Double Feature Combo: Shoot the left ramp several times in succession. The first shot sets the combo value at 500,000, and each successive shot doubles it to a maximum of 16 million. The value is collected by hitting the center shot before it times out.

Snack Attack: After shooting the right ramp four times, a hurry-up value begins to count down from 20 million. Shooting the Snack Bar awards the remaining points.

Video Mode: After shooting the right ramp eight times, either the left or right scoop lights up to begin Video Mode, changed by hitting the slingshots. In this mode, a peeping Tom appears, and the player must hit the flipper buttons to punch him as he dodges back and forth.

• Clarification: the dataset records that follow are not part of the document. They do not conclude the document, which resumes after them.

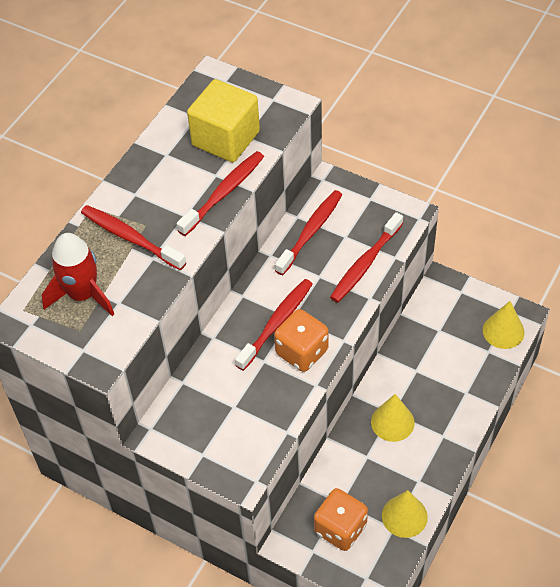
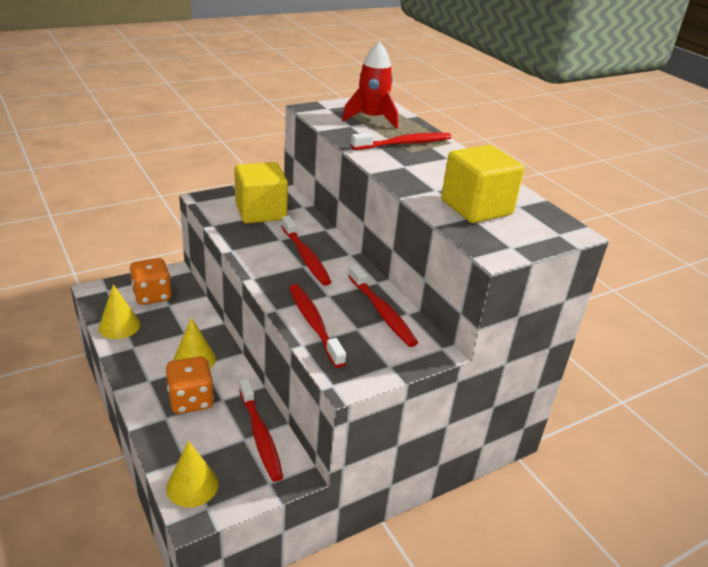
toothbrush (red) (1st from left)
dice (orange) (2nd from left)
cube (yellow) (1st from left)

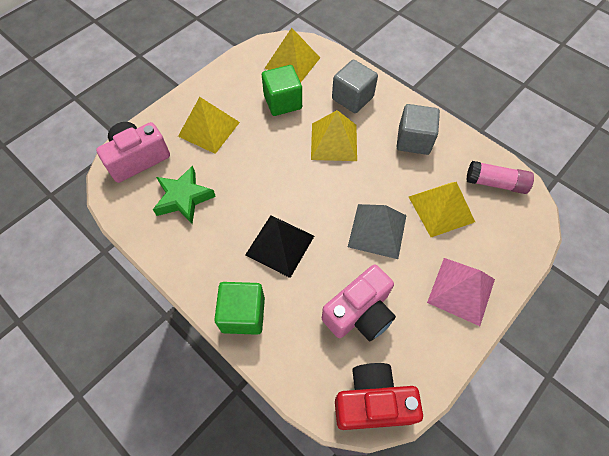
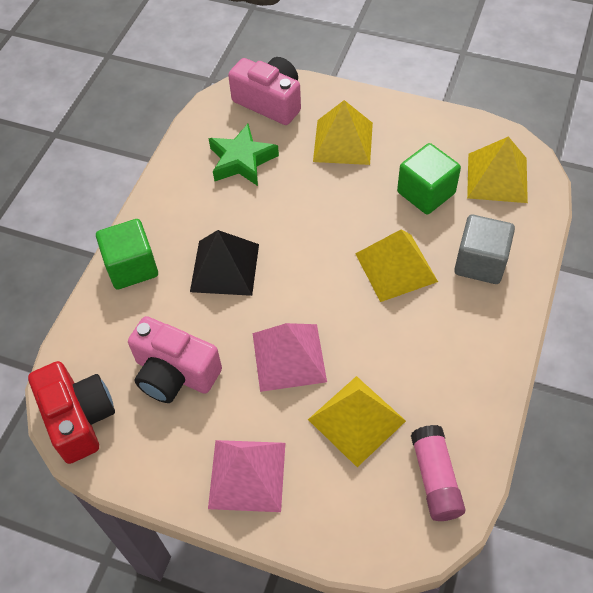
pyramid (pink) (2nd from left)
cube (grey) (2nd from left in the first image)

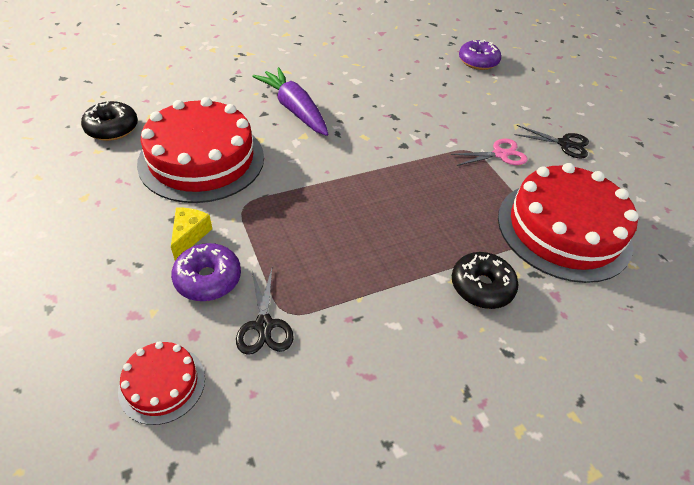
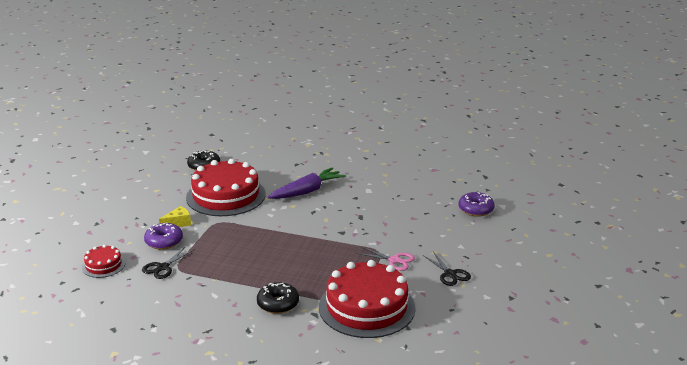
carrot (purple)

Super Scoring: After shooting the right ramp 12 times, a 12-second timer starts. Shoot the Snack Bar scoop to begin Super Scoring, which activates Mega Menu, Big Millions, Snack Attack, Unlimited Millions, and Intermission Time scoring modes all at once. This mode lasts for 25 seconds.

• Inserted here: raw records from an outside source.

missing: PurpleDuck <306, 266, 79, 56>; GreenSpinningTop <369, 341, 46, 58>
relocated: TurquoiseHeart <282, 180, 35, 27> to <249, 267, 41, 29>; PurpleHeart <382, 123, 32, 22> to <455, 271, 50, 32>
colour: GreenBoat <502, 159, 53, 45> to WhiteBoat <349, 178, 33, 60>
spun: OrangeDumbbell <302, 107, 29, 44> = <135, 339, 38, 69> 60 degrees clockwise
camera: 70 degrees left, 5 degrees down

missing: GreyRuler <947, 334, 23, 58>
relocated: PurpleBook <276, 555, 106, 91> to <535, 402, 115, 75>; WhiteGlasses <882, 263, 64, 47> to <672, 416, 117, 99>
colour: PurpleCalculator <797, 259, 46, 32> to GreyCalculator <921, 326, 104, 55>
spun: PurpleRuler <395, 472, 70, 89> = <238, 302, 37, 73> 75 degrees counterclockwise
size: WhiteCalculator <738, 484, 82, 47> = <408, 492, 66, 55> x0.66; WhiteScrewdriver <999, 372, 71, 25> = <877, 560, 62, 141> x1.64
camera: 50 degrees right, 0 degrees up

Super Creature Feature: During Super Scoring, shoot the ball into the left ramp within the first 10 seconds to divert it into the whirlpool. The first spin is worth 5 million, and the value increases by this amount per spin to a maximum of 35 million, after which no more points are awarded.

== Reception ==
An article in The Flipside found the game almost perfect, with two weak spots: the saucer and the whirlpool could be problematic if the machine was misaligned.

A review in Pinball Player found it to be an enjoyable game with good use of the sound and display systems; the flashlamps towards the sides were too bright in a darkened environment.

==Digital versions==
This table is included in Williams Pinball Classics (2001) for PC.

Creature from the Black Lagoon was available as a licensed table for The Pinball Arcade on several platforms from 2012 until June 30, 2018. Due to music licensing issues "Summertime Blues" and "Get a Job" were not included. In addition, two Easter Eggs which refer to Mortal Kombat are disabled since the game's Family Mode is permanently activated in the Pinball Arcade incarnation.

The table was released for Pinball FX3 on October 29, 2019 as part of the Universal Monsters pack; with a remastered version released for Pinball FX on March 31, 2022. Both versions omit all of the music tracks except for "Red River Rock" due to music licensing issues; they also have alterations to the Cadillac and '57 Chevy on the playfield.